Une Alsace plus "française" que jamais et une prépondérance de l'emploi salarié, voici les deux principales raisons pour lesquelles la mobilisation contre la réforme des retraites est d'une ampleur inédite dans la région, selon un sociologue. Il nous explique son analyse.
La mobilisation contre la réforme des retraites a battu tous les records en Alsace en ce début d'année 2023. Près de 30.000 manifestants avaient par exemple, selon les syndicats, manifesté à Strasbourg lors de la première journée de grève, le jeudi 19 janvier dernier. Quelles caractéristiques socio-économiques peuvent expliquer des cortèges si bondés ? Alors que se profile une nouvelle journée de contestation, ce jeudi 16 février, éléments d'explication avec le sociologue strasbourgeois, Roland Pfefferkorn.
La mobilisation actuelle est-elle historique ?
"Il est toujours délicat d'employer le terme "historique", mais ce qui est certain, c'est que cette mobilisation est considérable. L'élan est beaucoup plus important qu'en 1995 lors du plan Juppé par exemple. À l'époque, aucune manifestation n'avait dépassé les 3.500 personnes en Alsace.
L'écart est énorme, il y a quasiment dix fois plus de gens dans les rues aujourd'hui. L'autre paramètre à relever, en plus du nombre, c'est la ténacité des cortèges actuels. Qu'il s'agisse de 1995, ou des mouvements ultérieurs comme en 2003 ou en 2010, une forme de résignation s'était installée, selon moi, assez rapidement."
Comment cela s'explique-t-il en Alsace ?
"Par rapport à 1995, je dirais que nous avons changé d'époque. C'était il y a presque 30 ans. Depuis, l'Alsace-Moselle s'est quasiment intégralement "francisée", d'un point de vue culturel, syndical et politique. La région est désormais moins marquée par son héritage germanique, qui faisait que l'on avait tendance à moins contester.

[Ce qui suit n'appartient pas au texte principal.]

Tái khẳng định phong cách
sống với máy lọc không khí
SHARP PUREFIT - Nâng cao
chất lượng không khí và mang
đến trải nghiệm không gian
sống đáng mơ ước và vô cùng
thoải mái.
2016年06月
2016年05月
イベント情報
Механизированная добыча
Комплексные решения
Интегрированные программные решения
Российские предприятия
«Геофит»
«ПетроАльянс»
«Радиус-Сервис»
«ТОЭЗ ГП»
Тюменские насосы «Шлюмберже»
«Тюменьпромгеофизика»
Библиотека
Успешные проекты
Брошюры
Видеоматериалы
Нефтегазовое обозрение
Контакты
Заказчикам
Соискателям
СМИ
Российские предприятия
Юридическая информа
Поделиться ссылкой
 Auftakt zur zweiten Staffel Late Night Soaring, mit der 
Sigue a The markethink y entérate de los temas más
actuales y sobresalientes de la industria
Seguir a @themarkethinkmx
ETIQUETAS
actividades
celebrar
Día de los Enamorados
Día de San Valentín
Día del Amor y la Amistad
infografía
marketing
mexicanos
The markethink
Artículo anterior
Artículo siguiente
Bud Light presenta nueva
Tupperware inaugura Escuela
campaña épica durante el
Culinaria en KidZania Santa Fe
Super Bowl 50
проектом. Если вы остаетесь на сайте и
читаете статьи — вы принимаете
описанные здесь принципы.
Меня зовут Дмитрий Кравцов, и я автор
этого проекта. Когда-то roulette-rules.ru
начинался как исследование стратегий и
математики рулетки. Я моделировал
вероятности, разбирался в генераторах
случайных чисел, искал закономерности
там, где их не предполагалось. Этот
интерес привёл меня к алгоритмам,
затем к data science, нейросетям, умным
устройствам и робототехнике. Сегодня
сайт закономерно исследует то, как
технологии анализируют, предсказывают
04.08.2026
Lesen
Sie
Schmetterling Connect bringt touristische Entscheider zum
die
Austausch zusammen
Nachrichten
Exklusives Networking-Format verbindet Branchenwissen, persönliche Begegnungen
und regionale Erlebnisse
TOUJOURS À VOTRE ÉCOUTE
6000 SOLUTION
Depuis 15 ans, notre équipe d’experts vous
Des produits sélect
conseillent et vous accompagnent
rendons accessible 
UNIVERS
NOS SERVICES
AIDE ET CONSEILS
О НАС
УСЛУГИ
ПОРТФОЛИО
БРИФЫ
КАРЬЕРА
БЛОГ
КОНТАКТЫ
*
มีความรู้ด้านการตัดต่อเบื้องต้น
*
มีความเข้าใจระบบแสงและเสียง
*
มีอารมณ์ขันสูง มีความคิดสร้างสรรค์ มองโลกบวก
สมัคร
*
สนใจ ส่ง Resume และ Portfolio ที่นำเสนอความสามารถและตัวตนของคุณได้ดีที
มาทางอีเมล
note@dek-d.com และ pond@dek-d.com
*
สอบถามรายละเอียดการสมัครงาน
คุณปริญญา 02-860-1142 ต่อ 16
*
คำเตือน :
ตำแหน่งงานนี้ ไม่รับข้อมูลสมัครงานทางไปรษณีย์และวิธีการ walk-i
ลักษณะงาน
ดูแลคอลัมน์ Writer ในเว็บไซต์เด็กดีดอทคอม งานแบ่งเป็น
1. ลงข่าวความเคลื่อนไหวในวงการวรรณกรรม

D'après moi, cela se perçoit avant tout lorsque l'on se réfère à la langue. Regardez les pancartes des manifestants, la manière dont les gens s'expriment. Les moins de 40 ans ne parlent plus l'alsacien ou l'allemand entre eux. Le français a triomphé tandis que le bilinguisme a disparu ou presque. En termes d'appartenance, on se sent par conséquent davantage français.
Contrairement à l'idée que l'on s'en fait, la question de l'identité alsacienne, par rapport au Grand Est notamment, n'est que marginale. Beaucoup sont indifférents à cette question. Il n'y a pas de nationalisme local, comme il peut exister en Espagne ou en Belgique. L'Alsace est rentrée dans le rang, et la population se mobilise donc fortement, comme partout ailleurs dans le pays."
Y a-t-il également des explications d'ordre économique ?
"Là aussi, il faut faire face à certaines idées reçues. L'Alsace a toujours été une région plus ouvrière que la moyenne française. Nous avons en tête l'image déformée d'une région essentiellement paysanne, alors que seuls 2% des actifs sont des agriculteurs. En réalité, 90% des emplois sont salariés. Or, ce sont précisément ces personnes qui vont prendre la réforme, si elle passe en l'état, en pleine figure.
À l'heure actuelle, la moitié des 55-64 ans ne travaillent pas. Ces gens sont en arrêt maladie, au chômage ou invalides. L'espérance de vie en bonne santé se situant autour de 63 ans, chacun peut donc comprendre à son échelle ce que signifie de repousser l'âge légal de départ de 62 à 64 ans. C'est d'une violence incroyable et cela se traduirait pour certains par une baisse du montant de la retraite, car il manquera des trimestres de cotisation. Ce constat explique également pourquoi la contestation semble si vive et inédite."